Records for processing
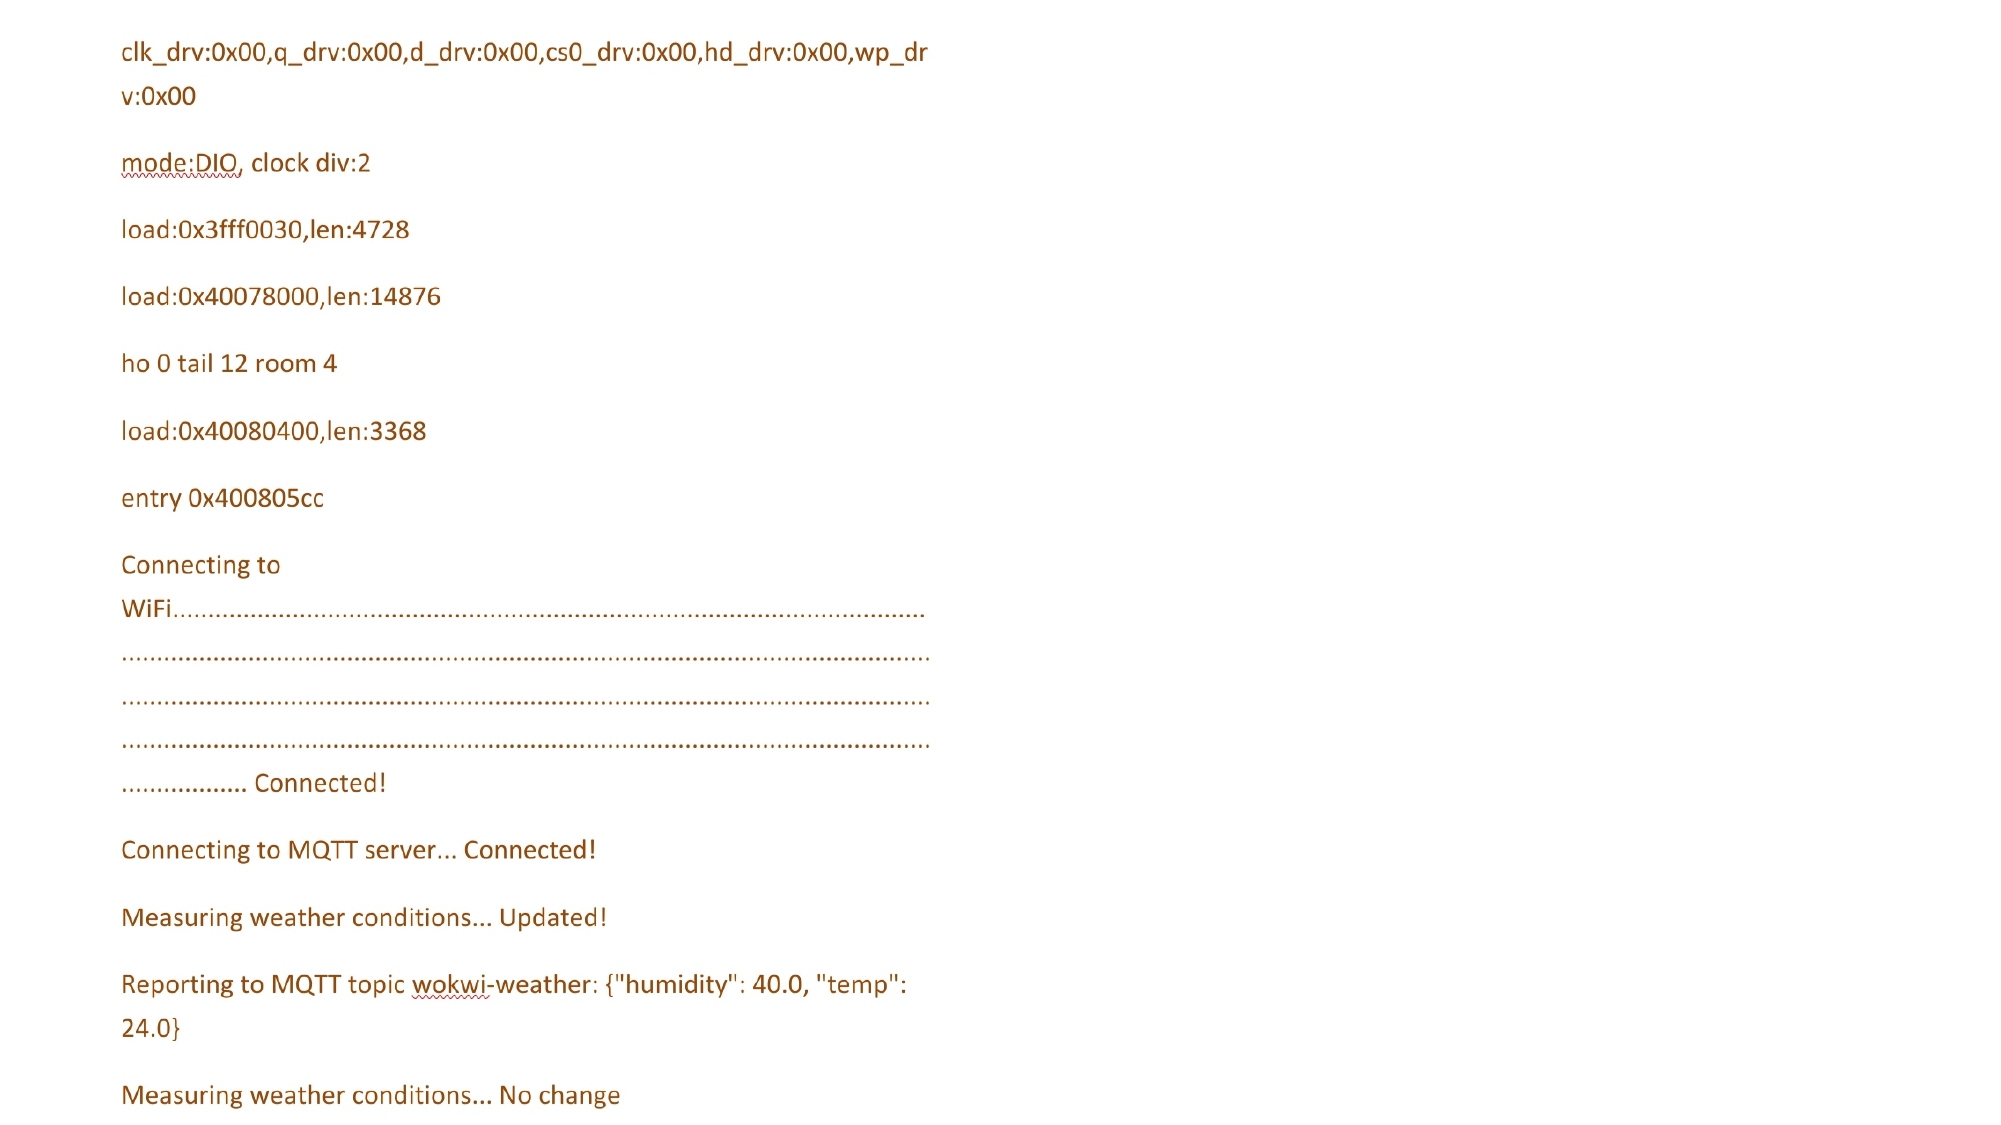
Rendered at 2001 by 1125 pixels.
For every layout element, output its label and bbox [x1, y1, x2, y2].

picture [50, 18, 1001, 1121]
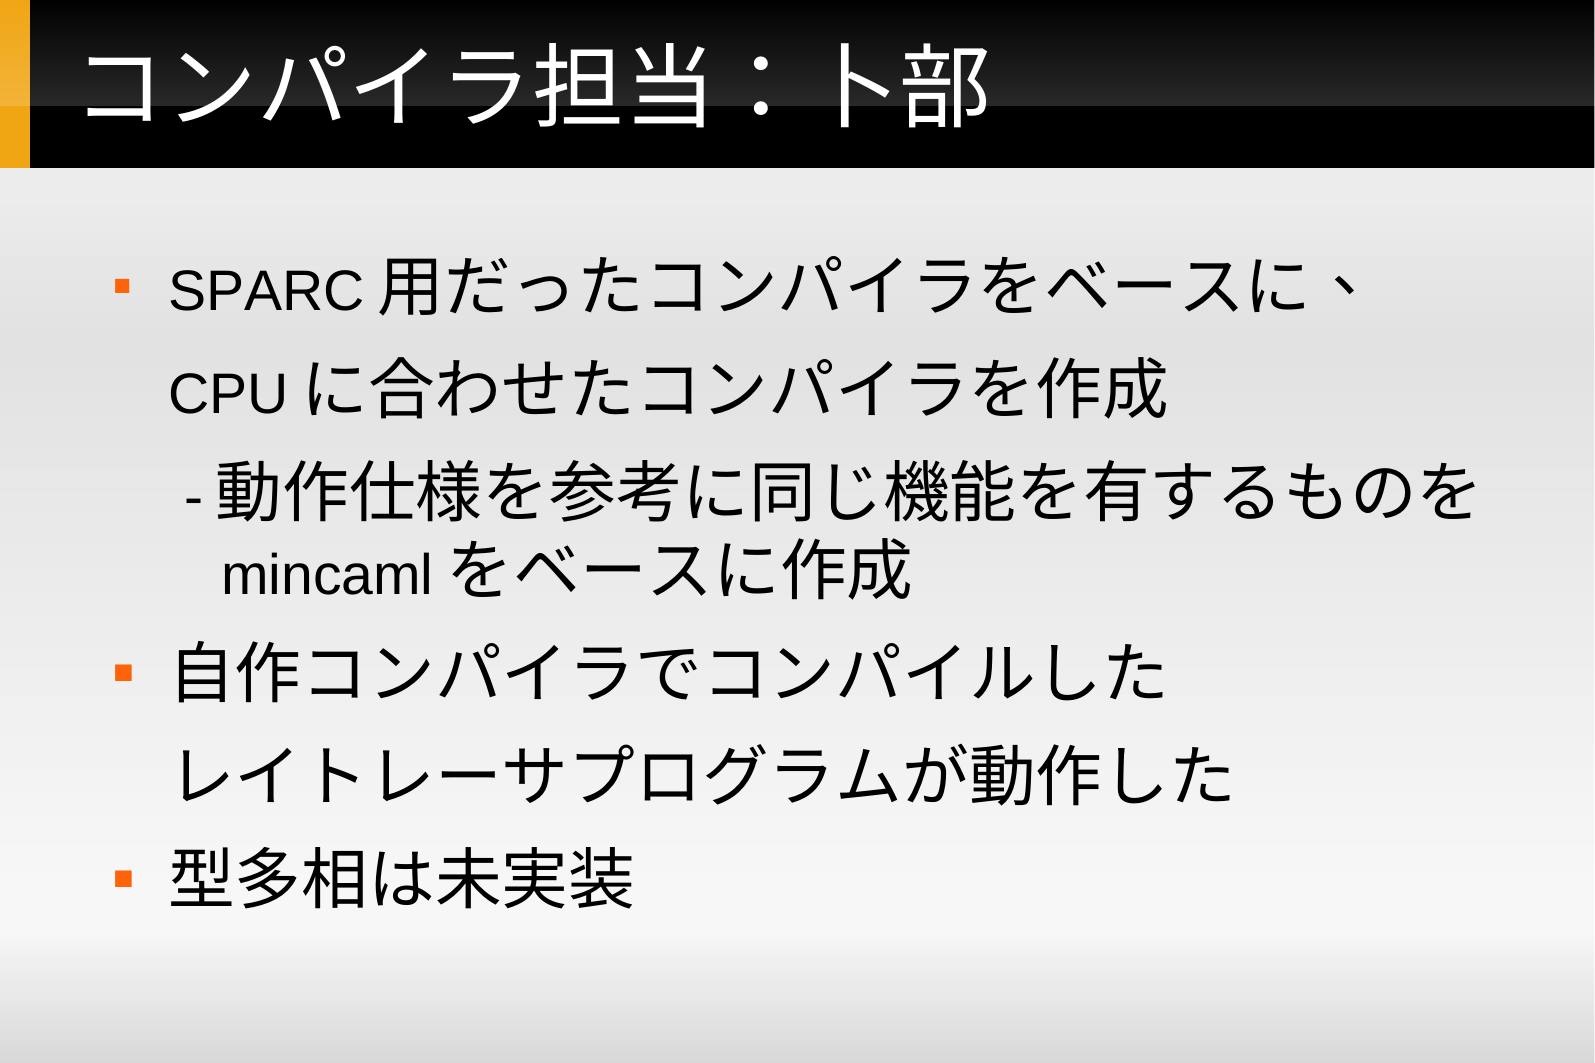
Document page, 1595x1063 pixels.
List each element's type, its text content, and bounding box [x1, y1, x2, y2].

list SPARC用だったコンパイラをベースに、 CPUに合わせたコンパイラを作成 -動作仕様を参考に同じ機能を有するものをmincamlをベースに作成 自作コンパイラでコンパイルした レイトレーサプログラムが動作した 型多相は未実装 [79, 248, 1515, 951]
picture [0, 0, 1595, 1063]
title コンパイラ担当：卜部 [74, 0, 1510, 178]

Do this
Could you rewrite the entries with every "pixels" swapped for "px" and nothing else changed, leaving out the pictures?

Problem solution
Rendered at 2001 by 1125 px.
For every layout element, output its label and bbox [x1, y1, x2, y2].

picture [50, 18, 1001, 1121]
Document page, 1595x1063 px.
List each element's type, its text content, and bounding box [x1, y1, x2, y2].

list SPARC用だったコンパイラをベースに、 CPUに合わせたコンパイラを作成 -動作仕様を参考に同じ機能を有するものをmincamlをベースに作成 自作コンパイラでコンパイルした レイトレーサプログラムが動作した 型多相は未実装 [79, 248, 1515, 951]
picture [0, 0, 1595, 1063]
title コンパイラ担当：卜部 [74, 0, 1510, 178]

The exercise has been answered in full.